Seeing the World

From The Times Dispatch, March 17, 1914. By Thomas Lomax Hunter.

“Come and go a-journeying and see the world,” you cry,
    “Sixty miles an hour on a flying Pullman whirled.
See the great strange cities and their peoples as we fly.
    Would you stay forever here and never see the world?”

Come with me a-walking on the path beside the brook;
    There are many wonders there if you will pause to see;
Elfin things and faery, if you will stop to look.
    If you would really see the world, come and walk with me.

Breathe the tonic odor of the darkling piney woods.
    Search beneath the needles where the first arbutus blows.
Come on Pan a-brooding in his earliest vernal mood,
    Hidden in the rushes where the frolic streamlet flows.

Come, and I will show you where the merry chipmunks dwell;
    Where the timid wood-birds build that do not flock with man;
And where the hermit woodchuck has dug his secret cell,
    And all the shy Arcadians who hear the pipes of Pan.

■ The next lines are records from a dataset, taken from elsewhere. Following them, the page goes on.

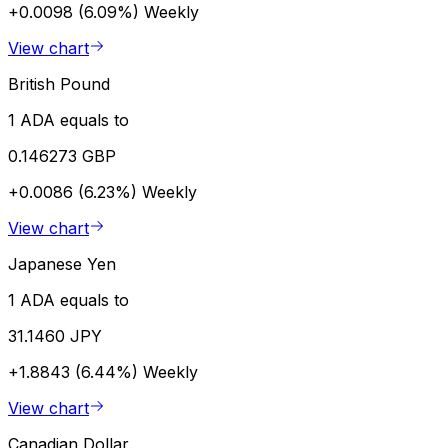
+0.0098 (6.09%)
Weekly
View chart
British Pound
1 ADA equals to
0.146273 GBP
+0.0086 (6.23%)
Weekly
View chart
Japanese Yen
1 ADA equals to
31.1460 JPY
+1.8843 (6.44%)
Weekly
View chart
Canadian Dollar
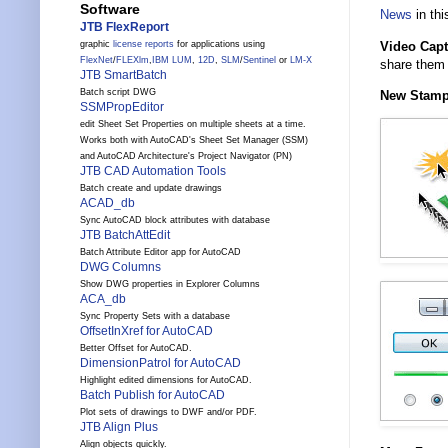
Software
News
in thi
JTB FlexReport
Video Capt
graphic
license reports
for applications using
FlexNet
/
FLEXlm
,
IBM LUM
,
12D
,
SLM
/
Sentinel
or
LM-X
share them 
JTB SmartBatch
Batch script DWG
New Stam
SSMPropEditor
edit Sheet Set Properties on multiple sheets at a time.
Works both with AutoCAD's Sheet Set Manager (SSM)
and AutoCAD Architecture's Project Navigator (PN)
JTB CAD Automation Tools
Batch create and update drawings
ACAD_db
Sync AutoCAD block attributes with database
JTB BatchAttEdit
Batch Attribute Editor app for AutoCAD
DWG Columns
Show DWG properties in Explorer Columns
ACA_db
Sync Property Sets with a database
OffsetInXref for AutoCAD
Better Offset for AutoCAD.
DimensionPatrol for AutoCAD
Highlight edited dimensions for AutoCAD.
Batch Publish for AutoCAD
Plot sets of drawings to DWF and/or PDF.
JTB Align Plus
Align objects quickly.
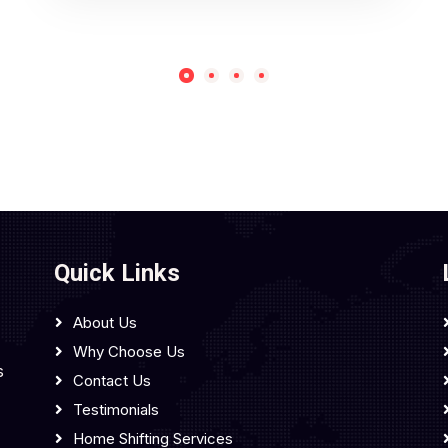
Quick Links
About Us
Why Choose Us
s
Contact Us
Testimonials
Home Shifting Services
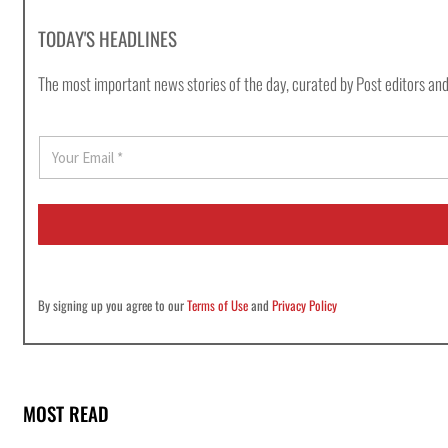
TODAY'S HEADLINES
The most important news stories of the day, curated by Post editors and
E
m
a
i
l
*
By signing up you agree to our
Terms of Use
and
Privacy Policy
MOST READ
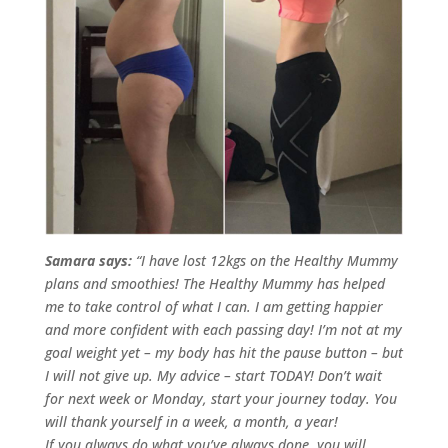
Samara says:
“I have lost 12kgs on the Healthy Mummy
plans and smoothies! The Healthy Mummy has helped
me to take control of what I can. I am getting happier
and more confident with each passing day!
I’m not at my
goal weight yet – my body has hit the pause button – but
I will not give up.
My advice – start TODAY! Don’t wait
for next week or Monday, start your journey today. You
will thank yourself in a week, a month, a year!
If you always do what you’ve always done, you will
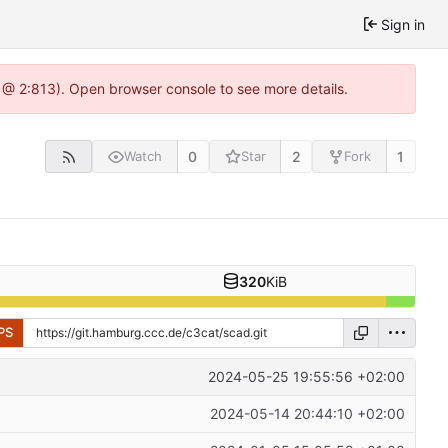
Sign in
 @ 2:813). Open browser console to see more details.
0
2
1
Watch
Star
Fork
320
KiB
PS
2024-05-25 19:55:56 +02:00
2024-05-14 20:44:10 +02:00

“Come,” you cry, “and see the world across the Seven Seas,
    The pyramids and Palestine and ancient Greece and Rome.”
But why should I go seeking those when I have ever these
    Enchantments and adventures within a mile of home?

Here I only have to wait, the seasons come to me;
    Flying each its colors and bugled by its birds.
What is there more wonderful or fair across the sea
    That I should go a-hurrying with the harried tourist herds?

While you have fled a thousand miles in a touring car,
    I have just been tramping through the hills and meadows near.
You have seen the wonders of a fleeting world and far,
    But I have been a-walking and seen my world right here.